E se a marzo e aprile sono arrivati medici e operatori sanitari da Russia, Cina, Cuba, per aiutare e sostenere l’Italia nella gestione dell’epidemia Covid di un sistema sanitario al collasso, risulterebbe insensato, oggi, alla luce di quanto detto sin qui, richiamare nuovamente medici dall’estero (così come l’insensata proposta fatta dal presidente della commissione Sanità della Regione Piemonte, Alessandro Stecco, consigliere della Lega, professore universitario e medico presso l’ospedale di Novara, che ha lanciato un appello a tutte le Organizzazioni non governative al fine di dirottare personale sanitario all’estero verso il Piemonte), ignorando il fatto che i medici e gli infermieri pronti ad entrare in servizio li abbiamo già presenti in Italia (senza forse neanche aver bisogno di chiamare in supporto i veterinari, come da proposta del presidente del Veneto, Luca Zaia).
Ora. Ci rendiamo perfettamente conto dell’urgenza e della necessità di chiudere le procedure già in essere e di immettere in servizio il numero più alto possibile di personale sanitario prima che sia troppo tardi, ma riteniamo che il rispetto della dignità, la parità di trattamento, e il conseguente divieto di discriminazione in base alla cittadinanza debbano essere sempre e comunque salvaguardati, anche nell’interesse della Pubblica amministrazione che potrebbe attingere alle risorse migliori, più disponibili e soprattutto già presenti sul territorio, indipendentemente dalla nazionalità.

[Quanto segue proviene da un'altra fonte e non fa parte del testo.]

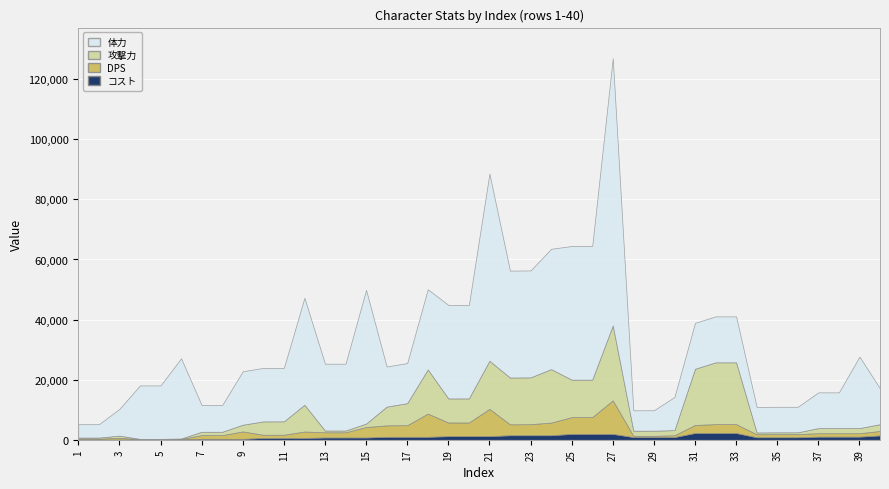

Reading right to left, transcribe all the data shown in this chart.

体力: 11900	23800	11900	11900	8500	8500	8500	15300	15300	15300	11050	6800	6800	89000	44500	44500	40050	35600	35600	62300	31150	31150	26700	13350	13350	44500	22250	22250	35600	17800	17800	17800	8900	8900	26700	17800	17800	8900	4450	4450
攻撃力: 2241	1700	1700	1700	595	595	595	20570	20570	18700	1700	1700	1700	24920	12460	12460	17800	15575	15575	16020	8010	8010	14685	7342	6230	1157	577	577	8900	4450	4450	2225	1112	1112	177	90	90	712	355	355
DPS: 1494	1133	1133	1133	1050	1050	992	2939	2939	2671	593	405	405	11158	5579	5579	4205	3679	3622	9068	4534	4534	7729	3864	3814	3471	1731	1731	2136	1068	1051	2472	1236	1236	79	40	40	577	288	288
コスト: 1440	1035	1035	1035	825	825	825	2250	2250	2250	900	900	900	1950	1950	1950	1500	1500	1500	1200	1200	1200	975	975	975	750	750	750	600	600	600	300	300	300	150	150	150	75	75	75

L’invito, al Governo e a tutte le strutture che lavorano nel comparto sanitario, è quindi quello di cercare di rendere l’emergenza Covid-19 un’occasione per rivalutare il ruolo di questi cittadini stranieri, dotati di titoli e competenze, e dare loro più diritti. Perché, come abbiamo ribadito più volte, questo virus non fa distinzione alcuna e non esclude nessuno. Colpisce e basta. Insomma, l’invito a marzo, come oggi, è a non perdere tempo dietro inutili discriminazioni che ci fanno perdere di vista l’obiettivo comune della lotta al virus.